Это стало для него настоящим откровением. Словно сбылась его мечта: протез работал не хуже, чем старая нога, а. возможно, даже и лучше. Он соединялся с поврежденным нервом, но был оборудован специальным устройством, увеличившим болевой порог, и, когда он сильно ударился искусственной ногой, то заметил, что не почувствовал боли. Ханс вспомнил, что он ощутил, получив похожую травму прежней ногой, и поразился вновь. Еще он подумал об агонии, охватившей его, когда его нога попала в станок.

И вот, когда клонированная конечность была готова к пересадке, Ханс решил оставить протез. Это было довольно необычным, но прецедентом не являлось.

С этого времени, Ханс, которого коллеги и без того не считали общительным, еще больше отдалился от людей. Он говорил, только когда к нему обращались напрямую. Но многие замечали, как он разговаривает с прессом, кулером для воды и роботом уборщиком.

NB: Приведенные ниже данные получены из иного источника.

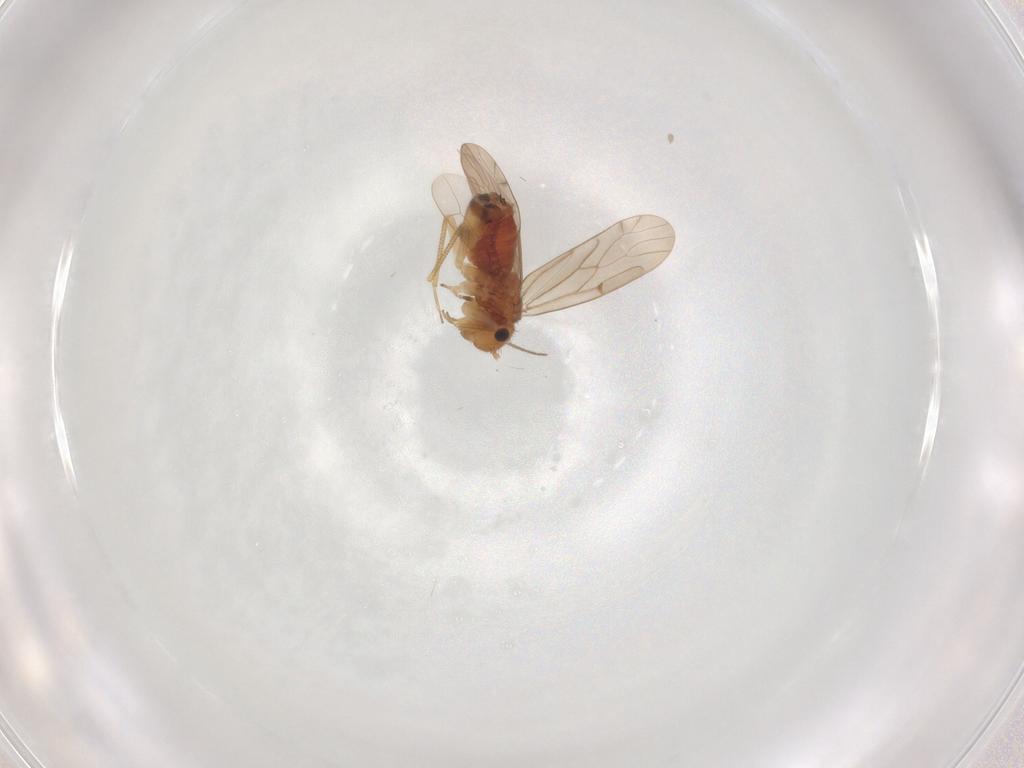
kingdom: Animalia
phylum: Arthropoda
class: Insecta
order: Psocodea
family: Ectopsocidae
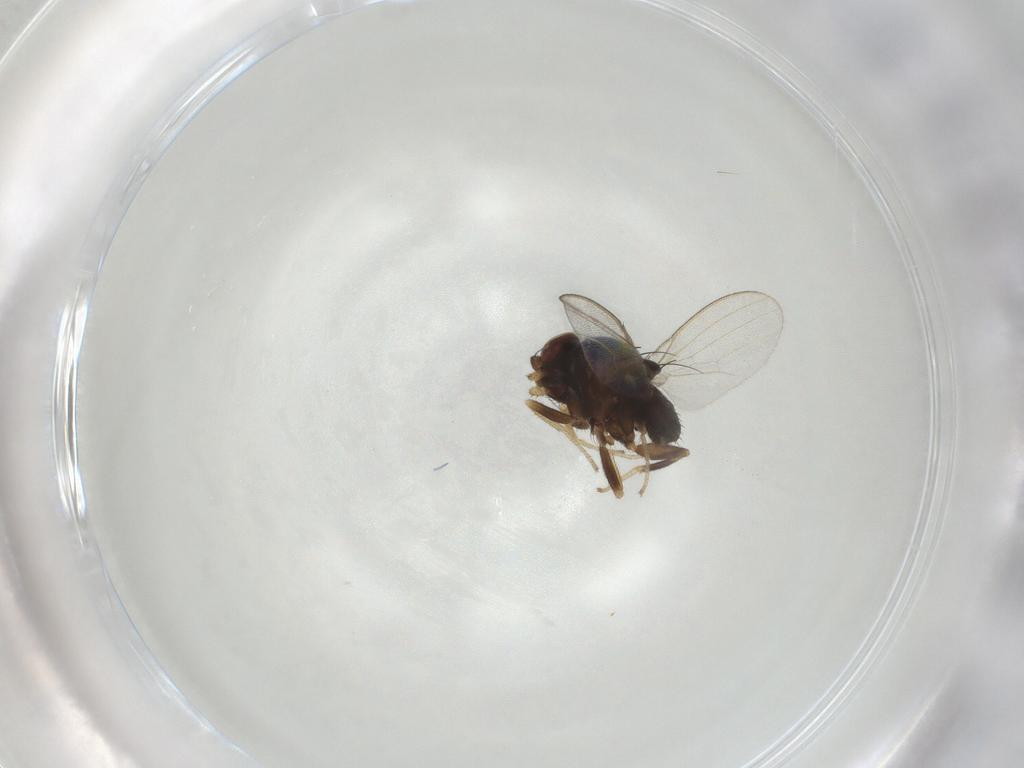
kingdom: Animalia
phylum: Arthropoda
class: Insecta
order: Diptera
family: Milichiidae
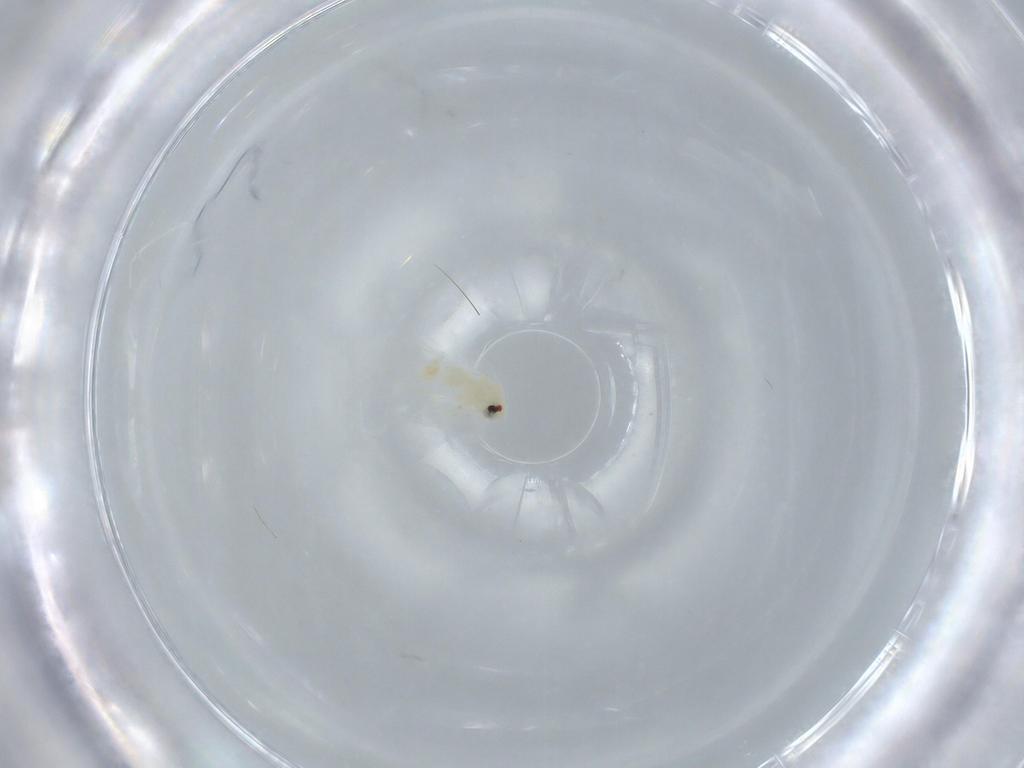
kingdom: Animalia
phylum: Arthropoda
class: Insecta
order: Hemiptera
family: Aleyrodidae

По ночам, привычкой Ханса было сидеть на вибрирующей кровати и смотреть трехмерный телевизор до часа ночи. В это время кухня готовила ему поздний перекус, подкатывая еду прямо к кровати, и затем он ложился спать.

Последние три года, Ханс пренебрегал включением телевизора перед сном. Но, тем не менее, он все равно сидел на постели, глядя на пустой экран.

Закончив читать распечатку персональных данных, Бах снова поразилась эффективности машин, находящихся в ее подчинении. Этот человек был практически никем, но, тем не менее, в документе, описывающем его ненасыщенную событиями жизнь, было девять тысяч слов, готовых к распечатке мучительно скучной биографии.

— ... итак, ты пришел к пониманию, что каждый шаг твоей жизни контролировали машины, — проговорил Бирксон.

Он сидел на одной из секций ограждения, качая ногами. Бах присоединилась к нему и предложила прочитать длинную распечатку. Он отмахнулся. Вряд ли она могла на него из-за этого злиться.

— Но это правда! — воскликнула бомба. — Нас всех контролируют, вы же знаете. Мы — часть огромного механизма под названием Нью-Дрезден. Нас передвигают, как детали на сборочной линии, моют, кормят, укладывают в постель и поют на ночь.

— А-а, — соглашаясь, протянул Бирксон. — Ты луддит, Ханс?